Hier, il y avait foule devant le siège parisien d’Uber France. 500 livreurs de sa plate-forme de livraison Uber Eats (350 selon la police) étaient venus dénoncer la déconnexion, le 6 septembre dernier, de 2 500 comptes « frauduleux » sur les 60 000 actifs sur le territoire national. 2 500 personnes, dont nombre de sans-papiers, jeunes, mais aussi pères de famille, se sont ainsi retrouvées sans emploi du jour au lendemain. C’est « la plus grosse manifestation de livreurs » à l’échelle européenne, a indiqué Jérôme Pimot, porte-parole du Collectif des livreurs autonomes de Paris (Clap).

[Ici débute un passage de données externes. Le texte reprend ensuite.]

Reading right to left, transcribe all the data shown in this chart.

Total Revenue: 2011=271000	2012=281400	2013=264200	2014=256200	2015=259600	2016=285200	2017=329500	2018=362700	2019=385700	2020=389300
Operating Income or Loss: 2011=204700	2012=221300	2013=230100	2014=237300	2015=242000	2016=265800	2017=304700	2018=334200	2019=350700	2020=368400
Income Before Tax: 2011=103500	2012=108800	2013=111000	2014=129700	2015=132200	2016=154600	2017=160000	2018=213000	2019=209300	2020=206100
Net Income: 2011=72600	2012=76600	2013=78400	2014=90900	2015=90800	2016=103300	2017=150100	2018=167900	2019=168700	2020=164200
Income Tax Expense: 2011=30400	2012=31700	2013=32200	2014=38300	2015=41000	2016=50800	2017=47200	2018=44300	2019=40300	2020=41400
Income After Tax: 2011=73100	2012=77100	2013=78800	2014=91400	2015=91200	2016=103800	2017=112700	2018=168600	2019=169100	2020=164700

Dans le monde de l’ubérisation, on ne licencie plus dans les règles, on déconnecte… Ces pros du repas à domicile mis au chômage d’un simple clic ont scandé « Uber voleurs » ou « Justice pour les livreurs », accusant l’entreprise de profiter de leur fragilité et lui rappelant qu’elle était bien contente de les « embaucher » et de les faire travailler dans des conditions parfois extrêmes pendant les périodes très lucratives de confinement – pour rappel, chez Uber Eats, comme chez Deliveroo d’ailleurs, les livreurs relèvent du statut d’indépendant, ils ne signent pas de contrat et ne sont pas salariés de l’entreprise. Une indépendance qui les plonge aujourd’hui dans une extrême précarité.

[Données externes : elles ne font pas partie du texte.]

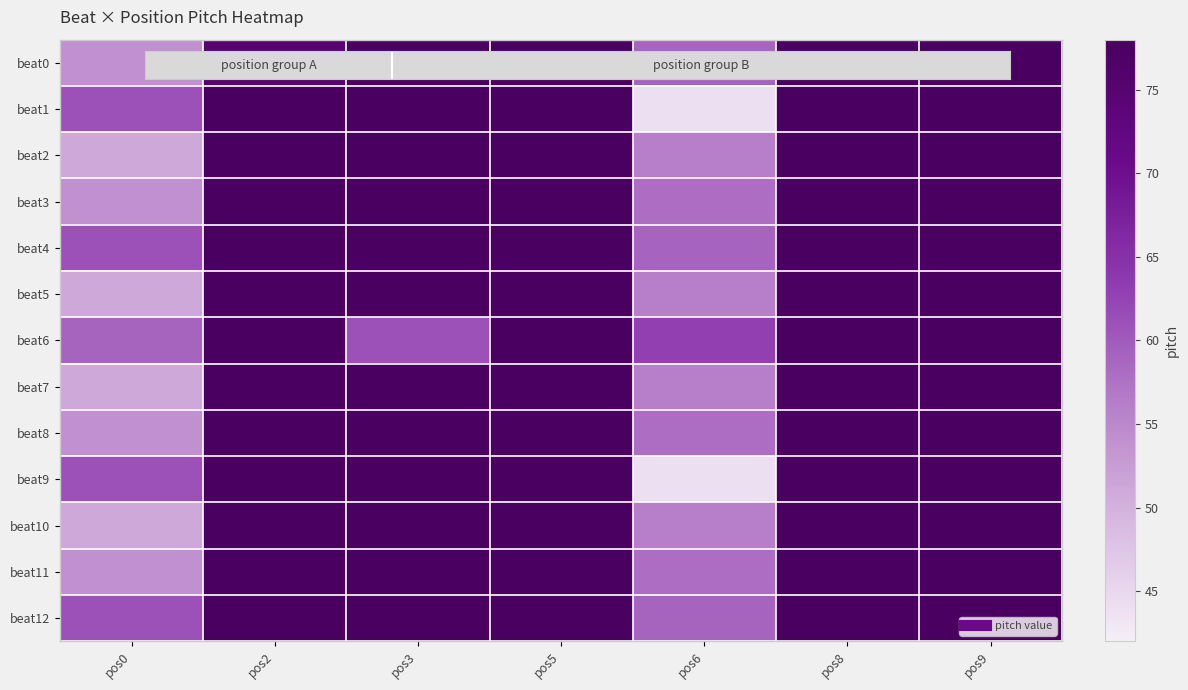

What is the total value across all series at pos0?

723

Ces mises à la porte ont attisé la colère de ces travailleurs car elles témoignent, selon eux, de l’hypocrisie de la firme américaine qui semble découvrir ce problème de fraudes alors que depuis plusieurs années, elle n’a jamais été trop regardante sur les photos et les identités de ses coursiers. Début septembre, Deliveroo son compère britannique était condamné à payer à l’Urssaf 9,7 millions d’euros pour dissimulation de 2 286 emplois de livreurs. Hasard du calendrier ? Peu probable. Depuis que les pouvoirs publics ont donné un coup de pied dans la fourmilière en exigeant plus de contrôle et de transparence, le monde opaque de la livraison des repas fait dégringoler ses scooters.
Uber Eats qui se dit ouvert « à toute discussion sur le sujet de la fraude et celui de l’accompagnement des personnes en situation de vulnérabilité », a expliqué pour sa part que ces désactivations sont la conséquence d’un audit réalisé dans le cadre de la lutte contre la sous-location irrégulière des comptes demandée par le gouvernement en septembre 2021. Application du droit français donc et non pas, comme dénoncée par les principaux intéressés, « une purge ». Refusant de recevoir le Clap – qui a lancé un appel à des blocages pacifiques devant les McDo, Burger King et autres KFC –, la plate-forme américaine s’est contentée de rappeler la possibilité de faire appel de sa décision. Les personnes bannies, elles, ont créé un compte Telegram pour demander précisément leur régularisation par le travail. Un droit pour l’heure réservé aux seuls salariés.